I just updated to 2.1.1 and it says I need to either select --skip_ani_screen or provide a --mash_db.

What is the suggested database for --mash_db?

Where can I download said database? (e.g., Supporting Data — Mash 2.0 documentation)

Heya, @jolespin,

That’s created on the first run if it doesn’t exist yet (assuming you’ve already set up the standard gtdb reference db, e.g. with download-db.sh). So you can provide the path to where you want that to go, e.g. --mash_db gtdb-tk-r207.msh or whatever you’d like (that’s what the “path to save/read (if exists)” part is about).

Providing some argument there should let the process kick off as intended and create that mash file where you specified :+1:

For me however, i’m currently getting an error after that’s generated (with v2.2.3 at least), telling me the gtdbtk.failed_genomes.tsv file it’s looking for doesn’t exist:

[2023-02-16 19:38:57] TASK: Running Prodigal V2.6.3 to identify genes.
[2023-02-16 19:38:58] ERROR: Uncontrolled exit resulting from an unexpected error.

================================================================================
EXCEPTION: FileNotFoundError
  MESSAGE: [Errno 2] No such file or directory: 'gtdb-tk-output/identify/gtdbtk.failed_genomes.tsv'
________________________________________________________________________________

I can’t really look into this any further right now, so i’m not posting an issue or anything yet (just found your post here doing a quick search around), but i’d appreciate hearing back if you happen to hit that same error in the v2.1.1 you’re using, or if it works for you once you provide the --mash_db argument.

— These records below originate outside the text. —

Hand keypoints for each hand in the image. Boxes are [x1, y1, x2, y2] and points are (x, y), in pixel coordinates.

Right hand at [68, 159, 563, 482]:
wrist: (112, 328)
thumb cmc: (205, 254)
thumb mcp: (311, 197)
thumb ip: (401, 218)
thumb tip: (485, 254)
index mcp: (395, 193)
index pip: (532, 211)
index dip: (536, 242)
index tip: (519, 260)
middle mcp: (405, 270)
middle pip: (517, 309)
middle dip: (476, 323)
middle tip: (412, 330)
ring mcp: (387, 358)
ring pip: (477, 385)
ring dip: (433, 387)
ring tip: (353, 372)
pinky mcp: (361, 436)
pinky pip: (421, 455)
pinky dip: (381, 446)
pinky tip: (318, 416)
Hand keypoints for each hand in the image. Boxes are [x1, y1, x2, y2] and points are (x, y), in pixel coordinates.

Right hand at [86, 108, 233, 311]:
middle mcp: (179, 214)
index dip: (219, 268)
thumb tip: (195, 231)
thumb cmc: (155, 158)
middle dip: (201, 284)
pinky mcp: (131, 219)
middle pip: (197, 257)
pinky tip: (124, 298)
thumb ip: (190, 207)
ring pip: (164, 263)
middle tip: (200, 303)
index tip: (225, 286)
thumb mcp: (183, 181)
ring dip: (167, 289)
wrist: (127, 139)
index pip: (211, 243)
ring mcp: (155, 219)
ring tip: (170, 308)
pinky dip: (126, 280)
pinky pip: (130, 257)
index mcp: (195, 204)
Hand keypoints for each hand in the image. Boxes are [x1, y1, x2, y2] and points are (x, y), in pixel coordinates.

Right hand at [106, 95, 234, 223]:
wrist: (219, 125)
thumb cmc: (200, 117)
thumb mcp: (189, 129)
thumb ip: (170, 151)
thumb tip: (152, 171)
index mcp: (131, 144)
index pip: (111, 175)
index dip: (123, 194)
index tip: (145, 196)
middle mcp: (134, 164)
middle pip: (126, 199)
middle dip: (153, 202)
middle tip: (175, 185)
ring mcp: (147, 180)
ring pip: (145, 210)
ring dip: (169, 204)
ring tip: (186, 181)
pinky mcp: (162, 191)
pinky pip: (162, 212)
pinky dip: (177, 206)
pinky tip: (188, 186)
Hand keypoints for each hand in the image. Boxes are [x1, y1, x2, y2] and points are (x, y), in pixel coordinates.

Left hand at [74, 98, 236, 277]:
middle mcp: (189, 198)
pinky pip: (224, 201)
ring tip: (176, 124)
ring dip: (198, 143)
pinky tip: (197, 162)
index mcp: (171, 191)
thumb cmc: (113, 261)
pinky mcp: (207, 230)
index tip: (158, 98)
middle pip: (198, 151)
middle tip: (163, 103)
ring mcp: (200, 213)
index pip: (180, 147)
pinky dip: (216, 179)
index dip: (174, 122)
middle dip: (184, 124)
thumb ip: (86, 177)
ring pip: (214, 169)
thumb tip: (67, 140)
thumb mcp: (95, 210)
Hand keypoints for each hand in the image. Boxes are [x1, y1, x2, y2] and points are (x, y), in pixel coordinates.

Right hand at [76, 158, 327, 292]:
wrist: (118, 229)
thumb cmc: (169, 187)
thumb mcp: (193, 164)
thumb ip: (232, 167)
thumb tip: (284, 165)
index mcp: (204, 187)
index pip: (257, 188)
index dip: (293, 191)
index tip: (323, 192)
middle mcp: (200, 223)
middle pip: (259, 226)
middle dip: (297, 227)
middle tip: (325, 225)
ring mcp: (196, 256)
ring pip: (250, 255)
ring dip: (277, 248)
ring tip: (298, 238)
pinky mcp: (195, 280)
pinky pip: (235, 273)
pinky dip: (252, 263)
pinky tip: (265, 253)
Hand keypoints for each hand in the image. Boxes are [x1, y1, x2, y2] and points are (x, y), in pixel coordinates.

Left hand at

Thank you! Do you know what command is run to create the mash database in the backend? I’m trying to set up all the databases prior to running GTDB-Tk for my VEBA package (GitHub - jolespin/veba: A modular end-to-end suite for in silico recovery, clustering, and analysis of prokaryotic, microeukaryotic, and viral genomes from metagenomes) so everything works out of the box!

Sure thing :+1:

I don’t know without digging, but easiest thing would probably be to just run it once yourself and save the mash db produced, then incorporate that however you are incorporating the larger db into your package. I’m pretty sure it was just that one mash file that we name and it’s only like 1.5 G with the current included genomes if i’m remembering right

That’s a good idea. I looked at some of the internals and it looks like there is a Python function that creates the db from my very brief search.

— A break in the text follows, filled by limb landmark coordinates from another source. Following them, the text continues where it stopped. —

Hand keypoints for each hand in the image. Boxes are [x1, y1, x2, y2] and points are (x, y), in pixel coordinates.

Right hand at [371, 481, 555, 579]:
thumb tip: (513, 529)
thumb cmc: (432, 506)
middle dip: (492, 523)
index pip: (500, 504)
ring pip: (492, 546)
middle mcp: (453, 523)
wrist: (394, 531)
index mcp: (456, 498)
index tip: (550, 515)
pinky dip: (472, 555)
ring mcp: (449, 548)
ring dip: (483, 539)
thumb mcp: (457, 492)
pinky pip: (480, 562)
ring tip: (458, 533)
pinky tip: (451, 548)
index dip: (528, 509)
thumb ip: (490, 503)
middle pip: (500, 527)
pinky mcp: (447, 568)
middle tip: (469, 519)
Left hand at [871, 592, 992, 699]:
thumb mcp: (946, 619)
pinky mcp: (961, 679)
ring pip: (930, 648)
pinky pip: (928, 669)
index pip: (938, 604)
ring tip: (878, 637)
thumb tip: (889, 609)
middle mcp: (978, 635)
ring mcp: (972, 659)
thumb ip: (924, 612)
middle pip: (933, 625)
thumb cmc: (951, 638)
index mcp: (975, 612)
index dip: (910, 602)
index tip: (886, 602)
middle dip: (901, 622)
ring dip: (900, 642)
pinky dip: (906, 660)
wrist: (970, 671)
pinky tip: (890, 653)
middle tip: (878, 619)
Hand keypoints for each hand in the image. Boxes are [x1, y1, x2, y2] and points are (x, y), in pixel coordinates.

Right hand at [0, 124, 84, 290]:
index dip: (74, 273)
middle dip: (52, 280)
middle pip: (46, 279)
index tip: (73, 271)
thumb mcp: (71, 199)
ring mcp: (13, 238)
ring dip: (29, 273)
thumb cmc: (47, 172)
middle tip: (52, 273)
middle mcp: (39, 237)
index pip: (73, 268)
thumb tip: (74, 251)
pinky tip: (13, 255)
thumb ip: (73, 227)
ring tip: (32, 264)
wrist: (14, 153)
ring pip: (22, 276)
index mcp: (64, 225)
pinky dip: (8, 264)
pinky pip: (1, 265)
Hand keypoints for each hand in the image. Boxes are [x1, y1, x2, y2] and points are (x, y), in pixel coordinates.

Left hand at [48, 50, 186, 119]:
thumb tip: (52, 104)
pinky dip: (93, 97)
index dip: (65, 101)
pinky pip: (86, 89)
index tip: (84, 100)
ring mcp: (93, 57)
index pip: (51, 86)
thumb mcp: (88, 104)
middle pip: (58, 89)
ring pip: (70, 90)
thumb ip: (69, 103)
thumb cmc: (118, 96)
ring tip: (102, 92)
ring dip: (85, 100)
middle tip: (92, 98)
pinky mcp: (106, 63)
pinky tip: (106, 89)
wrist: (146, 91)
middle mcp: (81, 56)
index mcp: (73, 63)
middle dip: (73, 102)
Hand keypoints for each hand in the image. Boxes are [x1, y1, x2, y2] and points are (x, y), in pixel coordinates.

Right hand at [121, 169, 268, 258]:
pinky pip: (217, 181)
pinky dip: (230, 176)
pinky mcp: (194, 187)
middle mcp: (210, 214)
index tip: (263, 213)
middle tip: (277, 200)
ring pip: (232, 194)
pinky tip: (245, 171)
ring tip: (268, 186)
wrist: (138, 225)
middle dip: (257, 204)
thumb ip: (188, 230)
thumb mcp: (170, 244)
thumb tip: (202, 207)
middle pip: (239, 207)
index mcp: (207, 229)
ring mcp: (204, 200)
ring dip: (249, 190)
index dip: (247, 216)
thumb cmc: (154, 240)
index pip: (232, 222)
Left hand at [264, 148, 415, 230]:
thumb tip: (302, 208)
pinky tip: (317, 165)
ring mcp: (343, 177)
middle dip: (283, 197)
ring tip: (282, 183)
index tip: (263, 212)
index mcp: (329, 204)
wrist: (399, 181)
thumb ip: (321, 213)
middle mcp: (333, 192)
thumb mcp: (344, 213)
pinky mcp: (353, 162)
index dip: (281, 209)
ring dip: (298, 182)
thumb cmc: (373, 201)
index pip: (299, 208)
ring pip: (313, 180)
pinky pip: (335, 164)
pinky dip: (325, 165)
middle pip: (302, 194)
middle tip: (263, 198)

Did you say that —mash_db throws an error for you?

Not that specifically, but later in the processing (after the mash database is created successfully) when running it with mash used at all as described above with v2.2.3. I’d like to know if a run for you finishes successfully when using mash. It works as expected for me when i run it without ani/mash by going the --skip_ani_screen way.